Lalu oleh karena itu Nabi mengatakan: وَقَوْلُهُ ﷺ: وَلَا نَقُولُ إِلَّا مَا يَرْضَى رَبُّنَا (Dan tidaklah kita mengungkapkan, tidaklah kita mengucapkan kecuali apa yang diredhai oleh Rabb kita, oleh Tuhan kita). Nangis boleh, sedih boleh, tapi omongannya, ucapannya, kata-kata yang keluar harus kata-kata yang diredhai oleh Allah. Makanya ucapan ketika kita ditimpa musibah apa?

إِنَّا لِلَّهِ وَإِنَّا إِلَيْهِ رَاجِعُونَ

“Sesungguhnya kami milik Allah dan kepada-Nyalah kami kembali.”

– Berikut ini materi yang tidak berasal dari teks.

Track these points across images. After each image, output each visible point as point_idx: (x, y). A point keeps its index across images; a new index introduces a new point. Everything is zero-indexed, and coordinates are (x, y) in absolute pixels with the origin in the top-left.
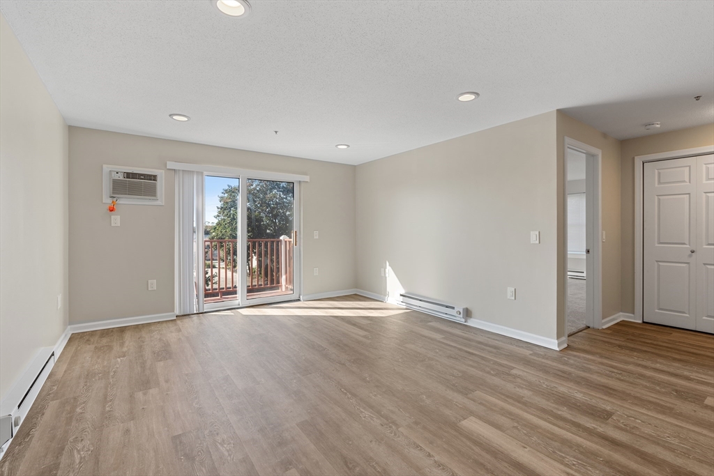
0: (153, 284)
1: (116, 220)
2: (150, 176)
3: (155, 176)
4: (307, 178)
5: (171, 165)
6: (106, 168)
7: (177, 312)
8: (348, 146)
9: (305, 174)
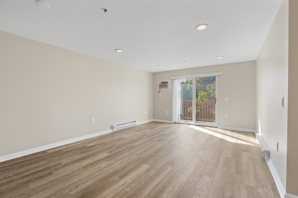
0: (168, 112)
1: (160, 94)
2: (166, 82)
3: (167, 82)
4: (221, 73)
5: (171, 78)
6: (159, 81)
7: (173, 121)
8: (222, 57)
9: (221, 71)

Lalu: اللَّهُمَّ أْجُرْنِي فِي مُصِيبَتِي وَأَخْلِفْ لِي خَيْرًا مِنْهَا (Kita katakan: “Ya Allah beri aku pahala di dalam musibahku ini dan berikan ganti yang terbaik darinya atau yang lebih baik darinya”). Nabi صَلَّى اللهُ عَلَيْهِ وَسَلَّمَ telah mengatakan: “Siapa yang ditimpa musibah lalu dia mengucapkan yang tadi, ya, maka tidaklah kecuali Allah Subhanahu wa Ta’ala akan ganti lebih baik darinya.” Ya, HP lama hilang dibawa oleh air, pasti ganti HP baru. Betul gak? Ah, gak mungkin lagi ganti HP yang paling buruk. Walhasil diberikan oleh Allah Subhanahu wa Ta’ala dengan yang lebih baik. Sabar itu ya. Sabar.

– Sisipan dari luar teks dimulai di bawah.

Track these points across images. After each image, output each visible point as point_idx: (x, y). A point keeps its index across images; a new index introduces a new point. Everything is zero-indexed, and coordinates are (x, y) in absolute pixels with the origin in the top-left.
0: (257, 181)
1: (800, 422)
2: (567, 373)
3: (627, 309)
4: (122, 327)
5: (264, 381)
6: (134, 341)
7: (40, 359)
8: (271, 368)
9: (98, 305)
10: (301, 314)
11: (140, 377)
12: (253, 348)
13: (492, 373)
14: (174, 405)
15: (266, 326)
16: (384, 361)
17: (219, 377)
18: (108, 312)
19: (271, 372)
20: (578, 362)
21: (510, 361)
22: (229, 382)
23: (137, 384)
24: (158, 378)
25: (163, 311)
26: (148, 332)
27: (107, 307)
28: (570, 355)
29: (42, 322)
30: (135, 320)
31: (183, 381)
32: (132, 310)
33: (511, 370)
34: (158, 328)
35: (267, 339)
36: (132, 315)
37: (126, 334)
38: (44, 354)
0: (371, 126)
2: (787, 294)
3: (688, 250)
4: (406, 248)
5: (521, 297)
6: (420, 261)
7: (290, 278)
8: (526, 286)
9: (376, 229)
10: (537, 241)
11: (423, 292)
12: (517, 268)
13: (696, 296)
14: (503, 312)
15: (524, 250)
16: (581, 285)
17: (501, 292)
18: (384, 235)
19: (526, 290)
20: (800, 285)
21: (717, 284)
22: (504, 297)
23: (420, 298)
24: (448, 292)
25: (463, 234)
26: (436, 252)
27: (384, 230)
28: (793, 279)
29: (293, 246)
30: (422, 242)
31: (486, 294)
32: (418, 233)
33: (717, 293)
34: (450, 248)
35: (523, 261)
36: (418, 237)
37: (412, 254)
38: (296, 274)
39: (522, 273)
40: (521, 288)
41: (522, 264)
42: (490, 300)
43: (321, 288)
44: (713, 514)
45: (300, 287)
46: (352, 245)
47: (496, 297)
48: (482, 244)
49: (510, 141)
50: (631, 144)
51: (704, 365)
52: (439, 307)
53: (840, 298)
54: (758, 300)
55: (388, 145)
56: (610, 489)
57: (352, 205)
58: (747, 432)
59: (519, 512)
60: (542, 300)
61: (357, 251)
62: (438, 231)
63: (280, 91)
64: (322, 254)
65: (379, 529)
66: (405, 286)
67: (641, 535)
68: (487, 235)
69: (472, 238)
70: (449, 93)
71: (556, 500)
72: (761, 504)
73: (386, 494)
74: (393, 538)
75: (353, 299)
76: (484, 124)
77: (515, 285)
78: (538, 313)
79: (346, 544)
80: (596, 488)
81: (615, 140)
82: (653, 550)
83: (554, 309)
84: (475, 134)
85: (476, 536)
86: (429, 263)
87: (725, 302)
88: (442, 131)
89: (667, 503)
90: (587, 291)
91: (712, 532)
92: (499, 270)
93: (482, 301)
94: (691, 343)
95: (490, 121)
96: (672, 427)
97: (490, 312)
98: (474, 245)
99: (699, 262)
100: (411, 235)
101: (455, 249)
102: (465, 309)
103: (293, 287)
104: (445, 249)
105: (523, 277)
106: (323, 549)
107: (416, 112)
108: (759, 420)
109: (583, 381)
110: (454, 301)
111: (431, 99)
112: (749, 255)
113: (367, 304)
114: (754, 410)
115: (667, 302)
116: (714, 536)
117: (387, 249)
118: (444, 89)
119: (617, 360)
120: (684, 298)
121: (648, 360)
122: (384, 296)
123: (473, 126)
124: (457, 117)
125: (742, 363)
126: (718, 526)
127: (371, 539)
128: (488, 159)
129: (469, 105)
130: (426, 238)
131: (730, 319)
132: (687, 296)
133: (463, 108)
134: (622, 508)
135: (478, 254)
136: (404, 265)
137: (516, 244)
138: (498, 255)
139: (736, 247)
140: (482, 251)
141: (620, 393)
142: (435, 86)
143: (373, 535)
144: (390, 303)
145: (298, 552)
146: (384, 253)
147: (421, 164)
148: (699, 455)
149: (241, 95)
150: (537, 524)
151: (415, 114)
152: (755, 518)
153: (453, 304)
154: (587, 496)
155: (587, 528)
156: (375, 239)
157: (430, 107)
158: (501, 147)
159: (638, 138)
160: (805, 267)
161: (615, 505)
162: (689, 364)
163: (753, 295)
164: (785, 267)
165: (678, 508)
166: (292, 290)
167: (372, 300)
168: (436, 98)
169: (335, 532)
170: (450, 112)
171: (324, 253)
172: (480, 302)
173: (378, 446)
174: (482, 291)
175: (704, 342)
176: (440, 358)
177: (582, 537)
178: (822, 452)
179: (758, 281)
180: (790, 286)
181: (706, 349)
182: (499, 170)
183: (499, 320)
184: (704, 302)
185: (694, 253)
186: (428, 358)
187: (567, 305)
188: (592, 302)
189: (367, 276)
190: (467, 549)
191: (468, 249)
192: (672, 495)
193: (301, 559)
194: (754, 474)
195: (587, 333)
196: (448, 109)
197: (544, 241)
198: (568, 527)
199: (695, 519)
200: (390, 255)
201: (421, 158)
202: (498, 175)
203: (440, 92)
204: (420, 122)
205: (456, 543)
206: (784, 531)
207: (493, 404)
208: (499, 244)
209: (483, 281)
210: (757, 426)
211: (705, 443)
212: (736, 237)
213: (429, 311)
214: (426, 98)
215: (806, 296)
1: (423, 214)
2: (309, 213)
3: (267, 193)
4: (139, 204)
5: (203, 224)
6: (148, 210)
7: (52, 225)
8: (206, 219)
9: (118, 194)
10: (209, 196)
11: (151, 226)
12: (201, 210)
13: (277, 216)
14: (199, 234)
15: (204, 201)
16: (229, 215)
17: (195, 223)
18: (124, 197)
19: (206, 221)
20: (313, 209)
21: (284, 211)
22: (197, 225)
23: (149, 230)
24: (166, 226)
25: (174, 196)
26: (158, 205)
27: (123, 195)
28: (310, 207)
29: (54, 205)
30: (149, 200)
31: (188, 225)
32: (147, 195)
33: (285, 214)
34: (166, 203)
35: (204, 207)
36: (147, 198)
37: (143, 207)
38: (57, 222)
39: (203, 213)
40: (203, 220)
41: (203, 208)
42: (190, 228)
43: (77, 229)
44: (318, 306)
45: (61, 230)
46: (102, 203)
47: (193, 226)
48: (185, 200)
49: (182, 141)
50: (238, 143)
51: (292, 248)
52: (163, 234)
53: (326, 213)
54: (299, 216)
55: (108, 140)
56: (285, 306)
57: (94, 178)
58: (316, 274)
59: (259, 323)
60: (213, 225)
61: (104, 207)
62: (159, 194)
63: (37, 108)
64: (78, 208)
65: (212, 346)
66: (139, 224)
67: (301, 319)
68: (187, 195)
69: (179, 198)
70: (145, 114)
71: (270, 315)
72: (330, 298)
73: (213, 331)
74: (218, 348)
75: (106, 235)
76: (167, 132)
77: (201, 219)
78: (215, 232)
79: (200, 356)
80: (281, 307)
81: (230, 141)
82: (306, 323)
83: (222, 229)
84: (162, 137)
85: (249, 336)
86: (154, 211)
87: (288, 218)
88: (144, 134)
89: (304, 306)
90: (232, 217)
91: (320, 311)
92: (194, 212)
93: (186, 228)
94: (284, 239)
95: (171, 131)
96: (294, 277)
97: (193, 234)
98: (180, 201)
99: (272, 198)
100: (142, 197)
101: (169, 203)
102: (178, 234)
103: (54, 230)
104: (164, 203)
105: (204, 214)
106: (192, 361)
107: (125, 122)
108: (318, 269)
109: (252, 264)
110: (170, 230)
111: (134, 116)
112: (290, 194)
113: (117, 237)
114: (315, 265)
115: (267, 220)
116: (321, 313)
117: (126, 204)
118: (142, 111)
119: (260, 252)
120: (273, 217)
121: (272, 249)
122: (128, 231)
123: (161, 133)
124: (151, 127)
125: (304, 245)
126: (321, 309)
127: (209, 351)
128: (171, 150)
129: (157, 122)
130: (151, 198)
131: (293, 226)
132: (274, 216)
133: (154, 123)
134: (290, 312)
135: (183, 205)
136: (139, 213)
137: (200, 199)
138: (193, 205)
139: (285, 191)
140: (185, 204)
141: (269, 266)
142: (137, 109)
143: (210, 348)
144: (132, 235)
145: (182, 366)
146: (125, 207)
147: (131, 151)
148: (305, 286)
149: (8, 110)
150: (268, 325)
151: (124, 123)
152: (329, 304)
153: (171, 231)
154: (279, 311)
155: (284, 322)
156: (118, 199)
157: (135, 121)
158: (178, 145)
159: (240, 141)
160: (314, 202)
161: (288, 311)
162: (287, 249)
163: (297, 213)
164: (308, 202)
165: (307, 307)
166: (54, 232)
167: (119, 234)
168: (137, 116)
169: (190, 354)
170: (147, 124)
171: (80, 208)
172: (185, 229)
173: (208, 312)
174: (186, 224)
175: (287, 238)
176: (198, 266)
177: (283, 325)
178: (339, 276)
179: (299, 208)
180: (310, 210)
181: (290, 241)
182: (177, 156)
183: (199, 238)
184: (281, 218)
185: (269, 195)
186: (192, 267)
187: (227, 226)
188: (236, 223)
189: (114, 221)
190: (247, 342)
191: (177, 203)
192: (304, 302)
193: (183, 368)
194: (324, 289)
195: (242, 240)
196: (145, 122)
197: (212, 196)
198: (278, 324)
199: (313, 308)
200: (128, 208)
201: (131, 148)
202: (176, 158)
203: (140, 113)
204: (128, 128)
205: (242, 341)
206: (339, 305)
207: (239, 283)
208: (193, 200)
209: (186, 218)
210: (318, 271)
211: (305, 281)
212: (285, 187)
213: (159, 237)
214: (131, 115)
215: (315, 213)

Lalu kalau kita bertakziah atau ya takziah itu apa? Bukan dengan artian takziah itu menghibur ya (tapi tasliyah). Tasliyah itu mungkin bahasanya menghibur tuh ada orang konotasinya dengan musik. Ya, sebenarnya menghibur itu tidak mesti dengan musik konotasinya, tapi menghibur itu ada meringankan beban memberikan. Maka Nabi صَلَّى اللهُ عَلَيْهِ وَسَلَّمَ memberikan eh takziah itu dengan ungkapan:

إِنَّ لِلَّهِ مَا أَخَذَ، وَلَهُ مَا أَعْطَى، وَكُلُّ شَيْءٍ عِنْدَهُ إِلَى أَجَلٍ مُسَمًّى، فَاصْبِرْ وَاحْتَسِبْ

(Kita ungkapkan: “Hanya milik Allah apa yang Dia ambil, dan milik Allah apa yang Dia beri. Dan setiap sesuatu di sisi Allah ada batas waktunya [yakni setiap sesuatu sudah ditentukan waktunya]. Maka oleh karena itu bersabar dan berharap pahalalah dari Allah”).

Kita dulu enggak punya apa-apa lalu Allah beri. Itu milik Allah. Milik Allah apa yang diambil-Nya. Dulu kita dikasih lalu diambil lagi. Ya, enggak ada di antara kita yang lahir pakai baju. Ya, semuanya kita lahir dengan telanjang. Tidak punya apa-apa, enggak punya harta, enggak punya rumah. Ya, diambil lagi oleh Allah Subhanahu wa Ta’ala.

Itu yang kita ucapkan. Dulu waktu kejadian di Gempa Palu, kami pernah ke daerah ke belakang jauh. Lalu kita lihat di situ ada dua tempat bunyi musik keras-keras. Ya, kita tanya ternyata itu orang sudah kematian. Mungkin orientasinya apa, pikiran konotasinya hiburan itu adalah dengan musik gitu loh. Jadi orang bersedih masa pakai musik. Jadi menghiburnya itu adalah meringankan ya beban dengan menyuruh dia untuk bersabar.

Ya, Wallahu Ta’ala A’lam. Ini dulu yang dapat kita sampaikan. Insyaallah kita akan pelajari hadits-hadits berikutnya masih dalam bab ini dengan mengambil faedah-faedah.

وَصَلَّى اللهُ عَلَى مُحَمَّدٍ وَعَلَى آلِهِ وَصَحْبِهِ أَجْمَعِينَ. وَالسَّلَامُ عَلَيْكُمْ.